TEXTO DE ORIGEN –
'''

Un Cristo demasiado humano

Un Cristo demasiado humano

Ciro Bianchi Ross

 

Se cuenta que un día un forastero llegó a Matanzas – un caserío entonces de menos de 40 viviendas de arcilla y embarrado y un templo igualmente modesto- y pidió albergue a una familia. Dijo a la dueña de la casa que era carpintero y ella le comentó que podía pagar el hospedaje con una talla del Santo Cristo. Aceptó el recién llegado la propuesta y se encerró en la habitación que le destinaron. Pasaron los días y como el huésped no se dejaba ver ni se advertía en su pieza la más mínima señal de vida, la señora, con el auxilio de varios vecinos, descerrajó la  puerta. El visitante se había esfumado como por arte de magia, pero dejó una imagen formidable del Dios-Hombre que, si bien  carecía de peana y cruz, tenía los brazos abiertos y las manos ensangrentadas.

            La mujer confesó que no había en la habitación madera alguna para tallar la hermosa imagen, que el forastero no introdujo en ella herramienta  para tallarla ni se escuchó en esos días un  martillazo ni un golpe de escoplo. Tampoco cabía la posibilidad de que el huésped hubiese traído la imagen de otro sitio. Su extraño aspecto y lo exótico de su vestimenta, que revelaban a las claras que no era del país, llamaban tanto a la desconfianza que la señora había hecho vigilar la habitación desde que el viajero entró en ella…

            ¿Era un milagro? ¿El propio Cristo, de paso por Matanzas, talló su imagen? No existía otra respuesta que la de caer de rodillas ante el Aparecido, que bien pronto los matanceros empezaron a llamar El Señor de la Misericordia.

            El Cristo de La Habana no tiene, por supuesto, la aureola milagrosa del Cristo que todavía se adora en la iglesia de San Carlos de la ciudad de Matanzas, a unos cien kilómetros al este de la capital de la Isla y prácticamente a las puertas del balneario de Varadero. Mirándolo bien, el origen del Cristo habanero es bastante sombrío, pero lo matiza una anécdota simpática.

            Cuando el 13 de marzo de 1957, en horas de la tarde, un grupo de revolucionarios asaltó el Palacio Presidencial con la intención de ajusticiar al dictador Fulgencio Batista, la Primera Dama de la República prometió que si su esposo escapaba con vida mandaría a erigir una imagen de Cristo que pudiese ser vista desde cualquier rincón de la ciudad. La escultura en cuestión se inauguró el 25 de diciembre de 1958, a una semana escasa de la fuga del dictador y del triunfo de la Revolución.  Esa ceremonia debe haber sido el último acto público en que participó Batista.

'''

ENUNCIADO –
Responde según el texto de origen:
(a) ¿Con qué le propuso la dueña de la casa al forastero pagar el hospedaje?
(b) ¿Qué nombre empezaron a darle los matanceros a la imagen?
(c) ¿En qué fecha se inauguró la escultura del Cristo de La Habana?

(Datos recopilados)

'''

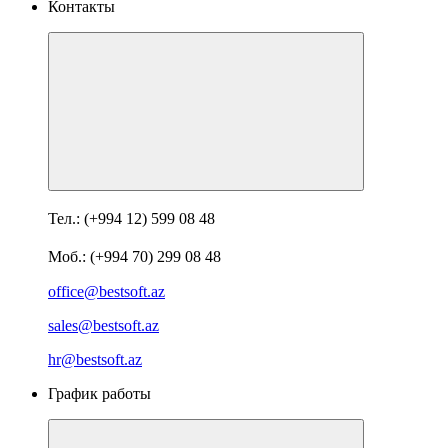
Контакты
Тел.: (+994 12) 599 08 48
Моб.: (+994 70) 299 08 48
office@bestsoft.az
sales@bestsoft.az
hr@bestsoft.az
График работы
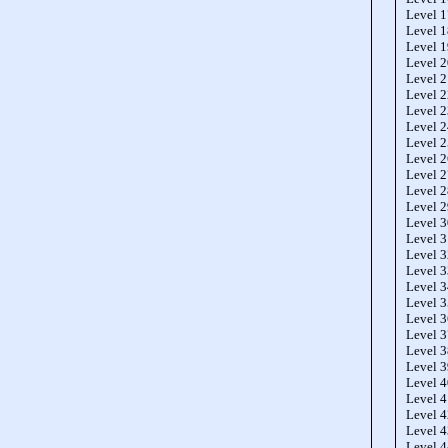
Level 
Level 
Level 
Level 
Level 
Level 
Level 
Level 
Level 
Level 
Level 
Level 
Level 
Level 
Level 
Level 
Level 
Level 
Level 
Level 
Level 
Level 
Level 
Level 
Level 
Level 
Level 
Level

'''

PROBLEMA RESUELTO –
(a) Con una talla del Santo Cristo.
(b) El Señor de la Misericordia.
(c) El 25 de diciembre de 1958.